Nella conclusione di Medici e stregoni egli propone una ricerca (ancora mai effettuata) che parta dall’analisi più dettagliata possibile delle reali tecniche  degli attori terapeutici per risalire alla teoria di queste tecniche. Solo procedendo in questa direzione arriveremo a scoprire il patrimonio concettuale accumulato dalle etnie e impareremo a lasciare che utilizzino le loro risorse terapeutiche piuttosto che trasmettere ad ogni costo il nostro “vecchiume”. Insomma il terapeuta professato da Nathan è come un ricercatore che deve sperimentare le varie tecniche terapeutiche, sia quelle occidentali che quelle tradizionali.

 Nathan arriva ad affermare ne  L’influence qui guérit (1994):

In altri termini ,non sono lontano dal pensare che la psicologia – in quanto scienza dell’apparato psichico, secondo la formula di Freud, discorso su una materia oggettivabile che sarebbe possibile descrivere, indagare per scoprirne le leggi di funzionamento nascoste – la psicologia sia una pura finzione. La sola disciplina scientificamente difendibile sarebbe, se mi si perdona il barbarismo, un’influenzologia, che avrebbe per oggetto l’analisi delle differenti procedure di modificazione dell’altro. (Nathan, 1998, pp. 24-25)

 

Quindi  di una psicopatologia fondata sull’investigazione concreta e reale dell’azione del terapeuta e non della natura del malato.

Il lavoro di Tobie Nathan è un lavoro molto interessante: egli ha cercato di fare un passo in più rispetto all’etnopsichiatria classica cercando di costruire un dispositivo concreto di presa in carico dei pazienti migranti. Proprio per questo motivo, nei suoi scritti si concentra soprattutto sulle questioni di tecnica, lasciando che la teoria diventi una conseguenza delle modificazioni tecniche. Modificazioni che nascono come risposta a problemi pratici incontrati nella quotidianità del lavoro con i pazienti migranti. Il dispositivo etnopsicoanalitico di Tobie Nathan nasce in un contesto in cui i migranti venivano descritti in termini di carenza, poiché i dispostivi terapeutici occidentali non funzionavano con questi pazienti, la responsabilità veniva data a loro e non al fatto che il dispositivo attraverso cui venivano curati potesse essere sbagliato.

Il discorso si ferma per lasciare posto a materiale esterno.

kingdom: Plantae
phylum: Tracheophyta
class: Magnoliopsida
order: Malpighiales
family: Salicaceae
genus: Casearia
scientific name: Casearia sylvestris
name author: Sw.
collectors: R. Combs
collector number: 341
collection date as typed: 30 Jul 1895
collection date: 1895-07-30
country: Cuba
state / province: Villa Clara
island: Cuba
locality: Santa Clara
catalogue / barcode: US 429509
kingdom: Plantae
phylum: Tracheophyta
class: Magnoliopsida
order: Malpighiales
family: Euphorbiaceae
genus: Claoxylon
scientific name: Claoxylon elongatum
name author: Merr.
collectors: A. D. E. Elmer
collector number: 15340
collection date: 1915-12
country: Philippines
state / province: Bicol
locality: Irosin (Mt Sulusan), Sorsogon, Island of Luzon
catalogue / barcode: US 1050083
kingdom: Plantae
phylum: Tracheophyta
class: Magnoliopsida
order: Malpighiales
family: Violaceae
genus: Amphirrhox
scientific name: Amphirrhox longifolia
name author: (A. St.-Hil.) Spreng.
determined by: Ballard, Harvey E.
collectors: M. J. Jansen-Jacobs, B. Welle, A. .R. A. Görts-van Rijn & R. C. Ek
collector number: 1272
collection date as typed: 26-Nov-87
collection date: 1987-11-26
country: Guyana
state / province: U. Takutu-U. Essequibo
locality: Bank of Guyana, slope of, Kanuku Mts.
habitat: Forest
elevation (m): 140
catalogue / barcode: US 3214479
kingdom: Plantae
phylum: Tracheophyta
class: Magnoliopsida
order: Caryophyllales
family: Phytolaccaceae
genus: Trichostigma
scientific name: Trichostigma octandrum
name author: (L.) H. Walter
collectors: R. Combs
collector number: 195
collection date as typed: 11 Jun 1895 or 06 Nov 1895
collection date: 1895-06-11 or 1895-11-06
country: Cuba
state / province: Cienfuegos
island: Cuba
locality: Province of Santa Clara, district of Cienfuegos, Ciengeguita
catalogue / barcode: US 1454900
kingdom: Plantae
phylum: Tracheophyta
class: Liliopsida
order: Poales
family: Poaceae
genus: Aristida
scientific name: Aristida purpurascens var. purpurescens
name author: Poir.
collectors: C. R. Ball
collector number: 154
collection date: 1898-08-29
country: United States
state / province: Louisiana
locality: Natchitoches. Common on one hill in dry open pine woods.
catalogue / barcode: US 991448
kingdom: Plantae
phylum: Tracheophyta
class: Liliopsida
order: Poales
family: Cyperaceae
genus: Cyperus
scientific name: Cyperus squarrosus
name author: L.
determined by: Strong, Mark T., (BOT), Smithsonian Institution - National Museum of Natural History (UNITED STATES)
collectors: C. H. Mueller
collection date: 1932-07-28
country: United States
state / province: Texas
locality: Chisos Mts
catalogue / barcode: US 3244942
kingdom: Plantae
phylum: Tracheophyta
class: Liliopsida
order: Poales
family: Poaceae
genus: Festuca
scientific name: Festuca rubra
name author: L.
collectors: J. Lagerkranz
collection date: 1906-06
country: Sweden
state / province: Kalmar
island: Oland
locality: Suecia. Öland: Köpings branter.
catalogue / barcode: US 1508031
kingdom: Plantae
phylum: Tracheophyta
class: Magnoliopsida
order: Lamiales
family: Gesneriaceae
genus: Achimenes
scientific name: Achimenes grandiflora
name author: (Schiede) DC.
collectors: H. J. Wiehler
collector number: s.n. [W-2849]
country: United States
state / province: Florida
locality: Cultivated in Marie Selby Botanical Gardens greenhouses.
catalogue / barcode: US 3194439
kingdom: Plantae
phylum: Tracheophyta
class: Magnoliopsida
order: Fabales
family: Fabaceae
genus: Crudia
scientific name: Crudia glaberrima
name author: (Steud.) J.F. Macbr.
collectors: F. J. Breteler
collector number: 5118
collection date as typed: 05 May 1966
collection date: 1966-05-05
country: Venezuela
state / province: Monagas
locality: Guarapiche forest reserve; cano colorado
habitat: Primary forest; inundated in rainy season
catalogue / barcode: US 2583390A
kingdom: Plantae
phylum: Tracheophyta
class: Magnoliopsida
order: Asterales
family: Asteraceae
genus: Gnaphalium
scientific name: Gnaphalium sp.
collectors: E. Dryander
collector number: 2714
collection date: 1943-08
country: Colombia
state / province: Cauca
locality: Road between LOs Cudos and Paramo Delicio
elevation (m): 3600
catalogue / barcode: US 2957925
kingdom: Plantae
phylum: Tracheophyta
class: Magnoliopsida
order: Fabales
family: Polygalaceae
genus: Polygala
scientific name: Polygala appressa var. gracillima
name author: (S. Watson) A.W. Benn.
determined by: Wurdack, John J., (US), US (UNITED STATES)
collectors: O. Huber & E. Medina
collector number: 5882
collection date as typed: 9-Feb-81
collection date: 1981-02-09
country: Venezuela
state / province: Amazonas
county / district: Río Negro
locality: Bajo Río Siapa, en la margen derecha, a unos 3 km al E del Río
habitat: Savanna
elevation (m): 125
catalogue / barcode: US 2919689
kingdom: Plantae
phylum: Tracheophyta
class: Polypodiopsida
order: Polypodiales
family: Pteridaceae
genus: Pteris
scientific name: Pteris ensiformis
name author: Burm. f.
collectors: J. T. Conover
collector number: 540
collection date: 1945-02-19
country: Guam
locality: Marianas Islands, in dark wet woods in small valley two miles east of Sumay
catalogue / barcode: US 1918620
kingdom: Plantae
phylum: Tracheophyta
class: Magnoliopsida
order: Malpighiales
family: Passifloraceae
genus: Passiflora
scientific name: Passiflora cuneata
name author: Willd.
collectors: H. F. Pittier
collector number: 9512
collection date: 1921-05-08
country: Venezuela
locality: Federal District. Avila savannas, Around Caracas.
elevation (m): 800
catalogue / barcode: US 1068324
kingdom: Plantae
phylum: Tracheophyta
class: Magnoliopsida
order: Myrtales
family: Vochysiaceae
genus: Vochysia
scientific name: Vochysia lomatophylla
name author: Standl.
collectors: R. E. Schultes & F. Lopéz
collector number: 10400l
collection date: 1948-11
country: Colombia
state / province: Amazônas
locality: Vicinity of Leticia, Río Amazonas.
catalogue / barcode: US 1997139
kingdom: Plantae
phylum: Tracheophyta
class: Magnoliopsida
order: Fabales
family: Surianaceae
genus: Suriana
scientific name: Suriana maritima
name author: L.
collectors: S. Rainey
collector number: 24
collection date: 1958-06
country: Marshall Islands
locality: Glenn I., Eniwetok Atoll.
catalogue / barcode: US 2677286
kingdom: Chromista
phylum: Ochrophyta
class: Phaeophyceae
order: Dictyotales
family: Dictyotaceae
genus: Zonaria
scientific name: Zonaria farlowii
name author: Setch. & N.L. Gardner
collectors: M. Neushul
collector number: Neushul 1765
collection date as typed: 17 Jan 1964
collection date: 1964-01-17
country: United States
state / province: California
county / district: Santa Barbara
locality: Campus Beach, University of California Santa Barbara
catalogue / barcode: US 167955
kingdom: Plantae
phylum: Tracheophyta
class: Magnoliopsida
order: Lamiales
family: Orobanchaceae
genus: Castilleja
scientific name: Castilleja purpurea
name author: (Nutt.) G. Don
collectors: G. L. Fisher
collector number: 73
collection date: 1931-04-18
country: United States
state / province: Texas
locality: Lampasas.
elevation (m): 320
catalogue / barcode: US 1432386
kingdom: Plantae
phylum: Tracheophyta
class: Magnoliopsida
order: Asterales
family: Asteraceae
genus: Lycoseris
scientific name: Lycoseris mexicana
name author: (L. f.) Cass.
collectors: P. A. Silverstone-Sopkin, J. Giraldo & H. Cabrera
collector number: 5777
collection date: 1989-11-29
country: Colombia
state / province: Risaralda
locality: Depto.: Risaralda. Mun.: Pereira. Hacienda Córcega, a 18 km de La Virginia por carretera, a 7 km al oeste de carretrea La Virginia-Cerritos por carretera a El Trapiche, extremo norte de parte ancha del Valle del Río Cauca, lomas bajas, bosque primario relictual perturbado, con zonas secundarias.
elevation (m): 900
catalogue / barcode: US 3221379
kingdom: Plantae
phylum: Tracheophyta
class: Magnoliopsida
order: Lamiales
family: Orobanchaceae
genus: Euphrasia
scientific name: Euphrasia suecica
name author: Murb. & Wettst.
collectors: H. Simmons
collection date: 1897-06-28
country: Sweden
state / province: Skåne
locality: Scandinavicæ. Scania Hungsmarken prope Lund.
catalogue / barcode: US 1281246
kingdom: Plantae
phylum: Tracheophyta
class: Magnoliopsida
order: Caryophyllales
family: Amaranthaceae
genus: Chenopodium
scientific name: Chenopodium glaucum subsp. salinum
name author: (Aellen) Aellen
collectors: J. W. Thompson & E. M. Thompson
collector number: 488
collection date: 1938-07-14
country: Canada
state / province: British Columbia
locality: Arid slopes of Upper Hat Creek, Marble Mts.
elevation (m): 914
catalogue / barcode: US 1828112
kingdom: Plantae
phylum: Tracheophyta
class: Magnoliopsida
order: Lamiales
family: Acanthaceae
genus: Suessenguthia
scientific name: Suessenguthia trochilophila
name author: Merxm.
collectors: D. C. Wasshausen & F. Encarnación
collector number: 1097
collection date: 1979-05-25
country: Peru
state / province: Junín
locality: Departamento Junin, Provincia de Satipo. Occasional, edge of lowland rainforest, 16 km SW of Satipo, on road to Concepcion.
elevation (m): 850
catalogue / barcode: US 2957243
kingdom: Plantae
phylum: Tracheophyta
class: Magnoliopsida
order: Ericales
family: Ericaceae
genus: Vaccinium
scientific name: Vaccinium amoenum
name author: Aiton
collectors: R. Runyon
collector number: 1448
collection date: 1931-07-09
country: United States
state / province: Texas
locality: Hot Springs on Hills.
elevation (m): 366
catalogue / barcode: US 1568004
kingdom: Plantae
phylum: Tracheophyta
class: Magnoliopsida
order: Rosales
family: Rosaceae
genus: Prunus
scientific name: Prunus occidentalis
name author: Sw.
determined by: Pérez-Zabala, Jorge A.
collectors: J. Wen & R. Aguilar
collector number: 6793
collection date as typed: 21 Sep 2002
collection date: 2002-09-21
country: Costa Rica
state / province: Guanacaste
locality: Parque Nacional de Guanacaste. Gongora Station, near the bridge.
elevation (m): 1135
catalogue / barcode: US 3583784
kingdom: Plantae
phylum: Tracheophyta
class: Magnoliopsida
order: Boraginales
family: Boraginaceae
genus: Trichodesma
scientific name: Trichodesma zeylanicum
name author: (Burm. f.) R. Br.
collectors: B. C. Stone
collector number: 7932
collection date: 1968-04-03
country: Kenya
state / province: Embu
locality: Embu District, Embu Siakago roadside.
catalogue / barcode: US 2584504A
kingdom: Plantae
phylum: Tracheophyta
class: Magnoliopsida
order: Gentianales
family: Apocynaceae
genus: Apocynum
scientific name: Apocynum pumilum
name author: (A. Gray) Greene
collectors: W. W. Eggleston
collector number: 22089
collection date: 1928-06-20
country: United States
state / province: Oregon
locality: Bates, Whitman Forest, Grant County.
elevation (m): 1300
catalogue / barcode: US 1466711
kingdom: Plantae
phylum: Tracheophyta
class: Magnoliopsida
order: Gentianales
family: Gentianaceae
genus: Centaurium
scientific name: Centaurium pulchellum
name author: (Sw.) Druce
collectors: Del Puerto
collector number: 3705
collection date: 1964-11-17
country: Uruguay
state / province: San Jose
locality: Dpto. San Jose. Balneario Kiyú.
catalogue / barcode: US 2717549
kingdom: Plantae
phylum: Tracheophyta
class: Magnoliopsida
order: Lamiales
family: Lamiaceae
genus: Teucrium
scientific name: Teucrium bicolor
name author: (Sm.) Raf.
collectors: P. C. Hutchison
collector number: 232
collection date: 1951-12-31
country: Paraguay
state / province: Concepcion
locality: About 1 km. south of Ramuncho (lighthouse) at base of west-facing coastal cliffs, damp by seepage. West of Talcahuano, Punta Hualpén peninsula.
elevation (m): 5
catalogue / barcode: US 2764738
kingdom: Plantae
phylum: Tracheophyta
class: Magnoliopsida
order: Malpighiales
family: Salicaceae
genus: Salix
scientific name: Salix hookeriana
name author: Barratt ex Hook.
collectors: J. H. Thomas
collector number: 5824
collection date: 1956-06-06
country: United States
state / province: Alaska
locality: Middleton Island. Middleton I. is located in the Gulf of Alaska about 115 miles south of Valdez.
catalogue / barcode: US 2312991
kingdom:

È come se ogni mondo avesse costruito il suo modo di ammalarsi e anche il sistema per fronteggiarlo, per cercare di guarire.

Questo rapporto così stretto tra la forma della sofferenza e la modalità per occuparsene De Martino l’aveva descritto nel suo studio sul tarantismo, pubblicato poi con il titolo La terra del rimorso (1961). Nel libro De Martino racconta il tarantismo, antico rito contadino caratterizzato dal simbolismo della taranta – il ragno che morde e avvelena – e dalla potenza estatica e terapeutica della musica e della danza, con un’impostazione inedita rispetto a quella di tanta letteratura meridionalista di stampo folcloristico, dimostrando come le pratiche rituali abbiano la funzione di scongiurare le ansie di un’esistenza segnata dalla povertà e dall’emarginazione. Con De Martino citiamo un grande volto dell’etnopsichiatria in Italia.